ただし、ダッシュボードクエリが単一の時系列だけでなく、数千の時系列にわたる集計に触れる場合、アクセスする必要のあるチャンクの数はそれに応じて乗算され、シーケンシャルスキャンのオーバーヘッドが支配的になります。(そのようなクエリは非難されており、頻繁に使用されるクエリの場合はレコーディングルールを使用することを推奨しています。ただし、ダブルデルタエンコーディングでは、クエリ時間はまだ許容範囲内であった可能性があります。たとえば、約1秒です。varbitエンコーディングに切り替えた後、同じクエリは数十秒かかる可能性があり、これは明らかにダッシュボードに望ましいものではありません。

経験則は何ですか?

できるだけ簡単に言うと、ディスク容量やディスクI/Oに制限がない場合は、心配しないで、古典的なダブルデルタエンコーディングのデフォルトのままにしてください。

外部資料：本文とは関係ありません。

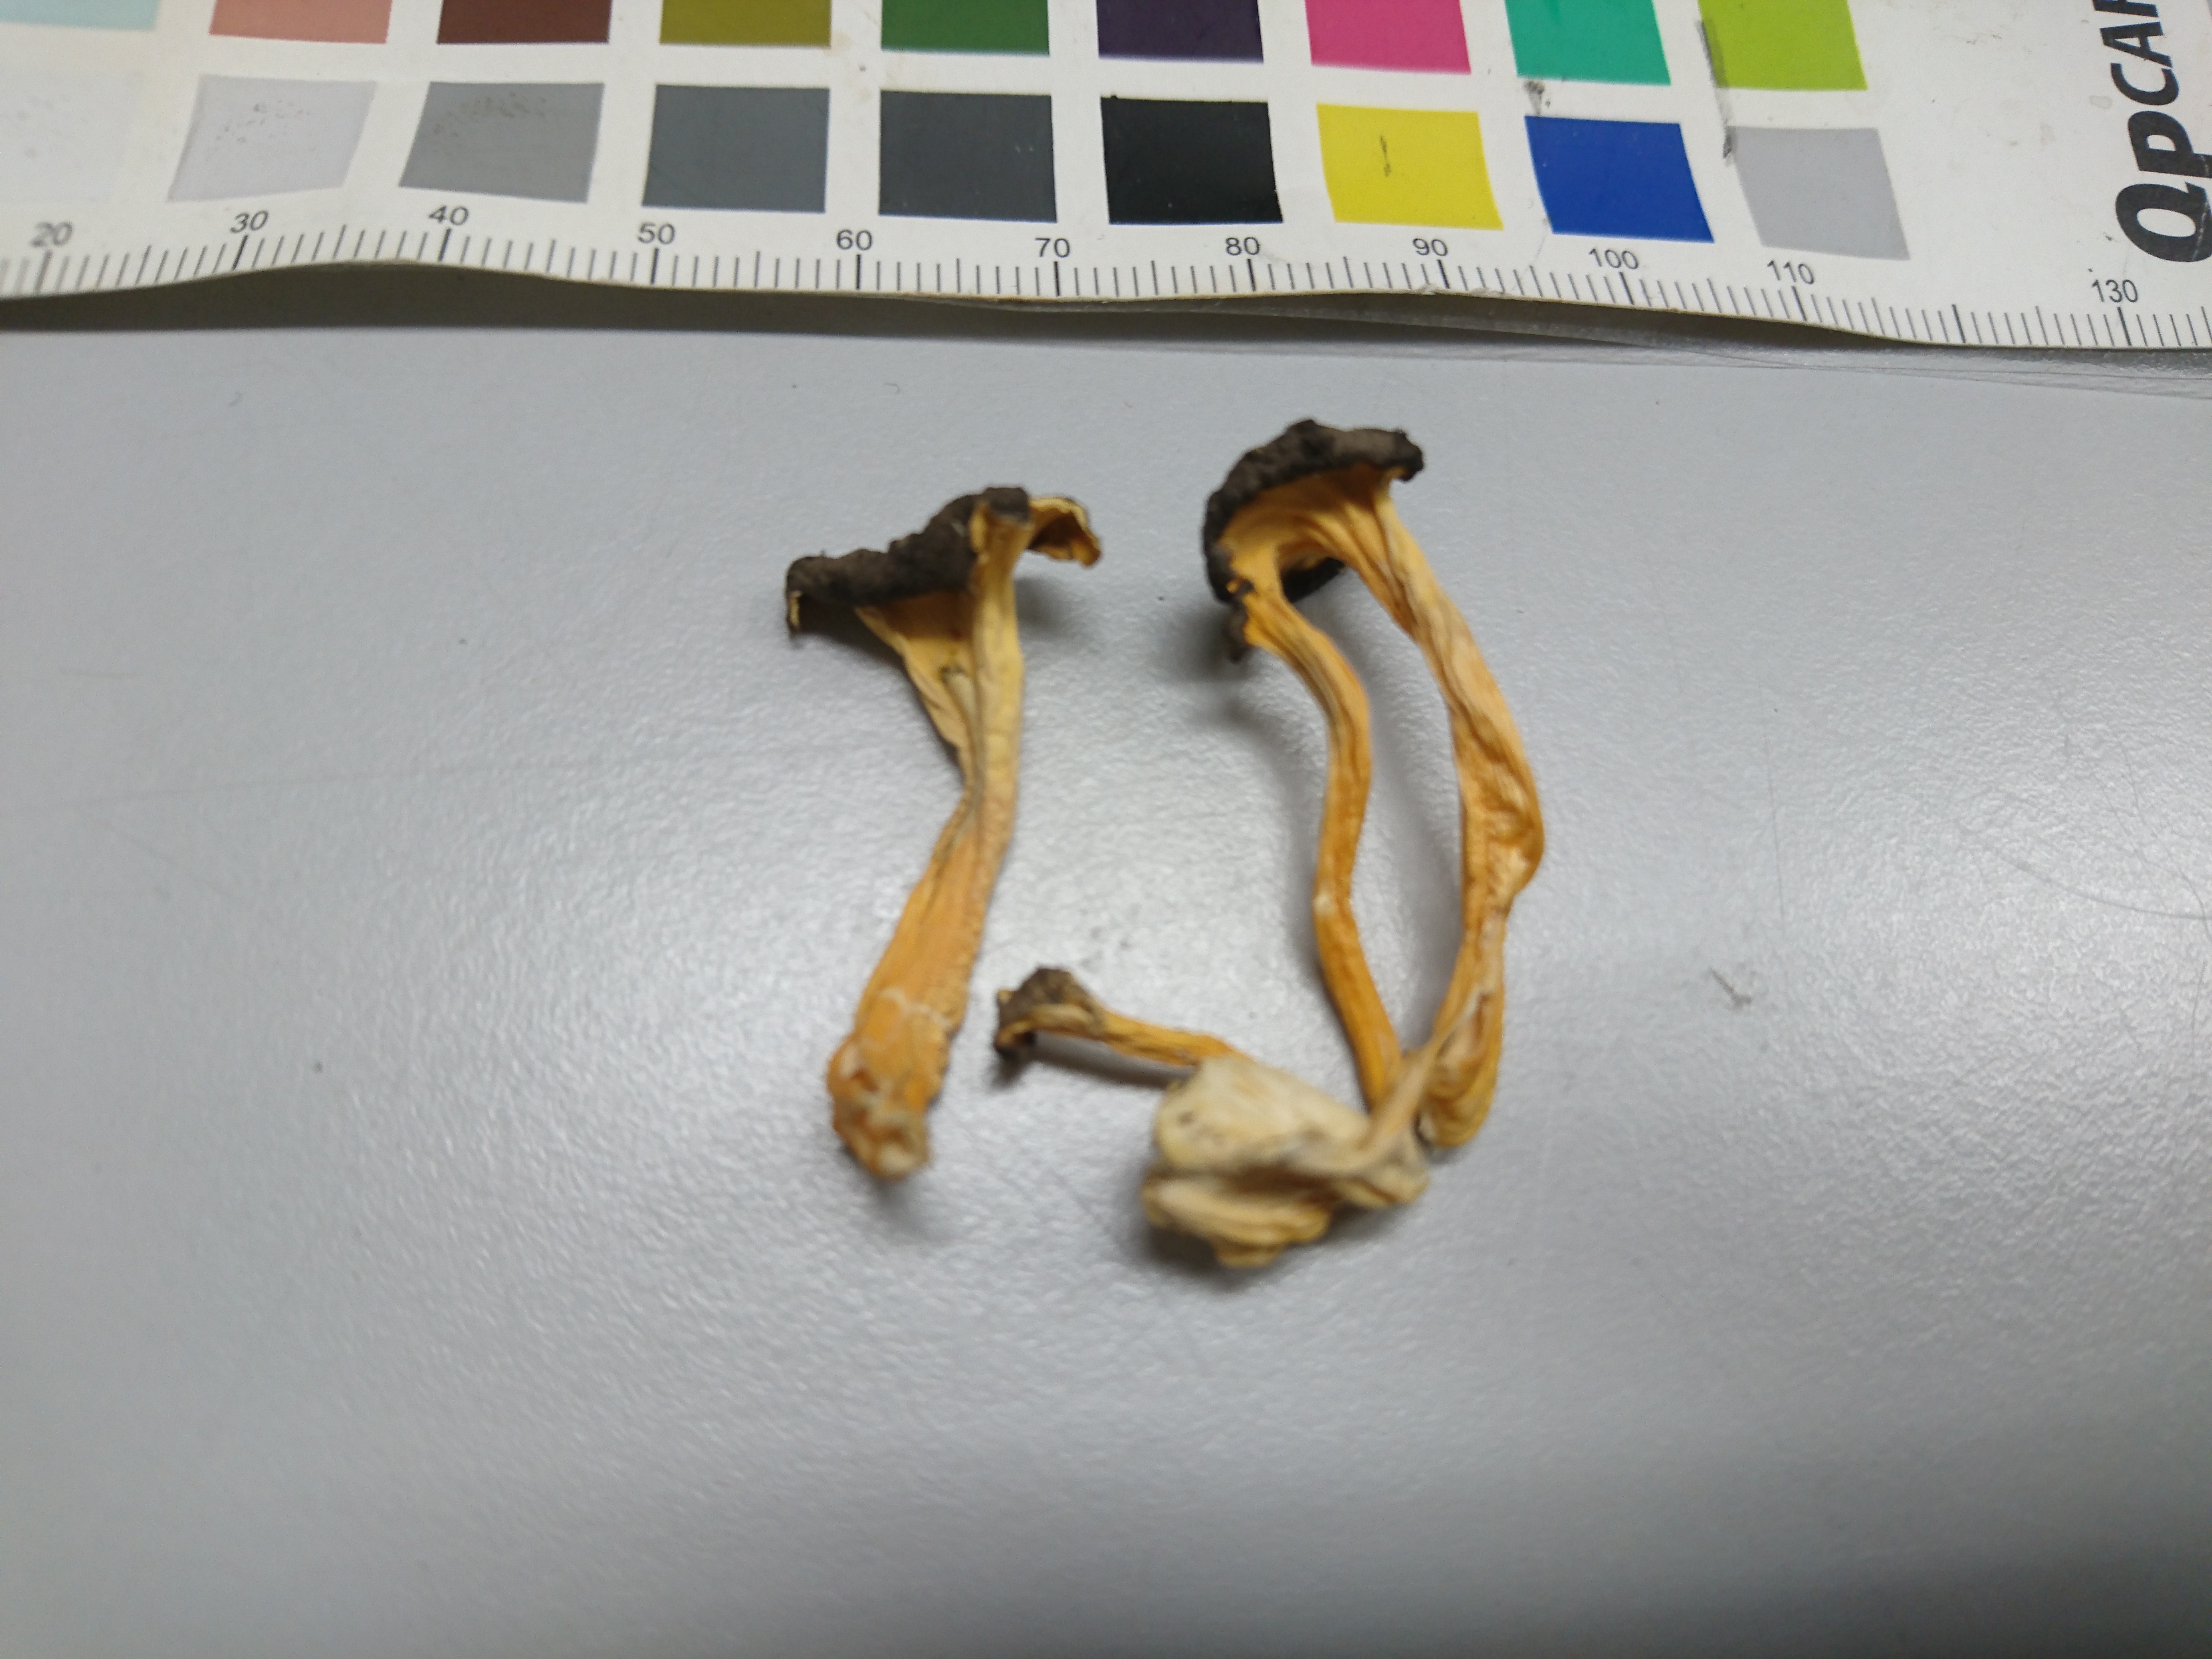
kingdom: Fungi
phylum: Basidiomycota
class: Agaricomycetes
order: Cantharellales
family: Hydnaceae
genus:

ただし、より長い保持期間が必要な場合や、現在ディスクI/Oでボトルネックになっている場合は、新しいvarbitエンコーディングを試してみてください。-storage.local.chunk-encoding-version=2でPrometheusサーバーを起動し、varbitエンコーディングを持つ新しいチャンクが十分に蓄積されるまでしばらく待ってから効果を確認してください。クエリが許容できないほど遅くなっている場合、レコーディングルールを使用して速度を改善できるかどうかを確認してください。ほとんどの場合、それらのクエリは、古いダブルデルタエンコーディングでも大幅に改善されるでしょう。

varbitエンコーディングの仕組みについて詳しく知りたい場合は、近日公開予定の別のブログ記事をお楽しみに。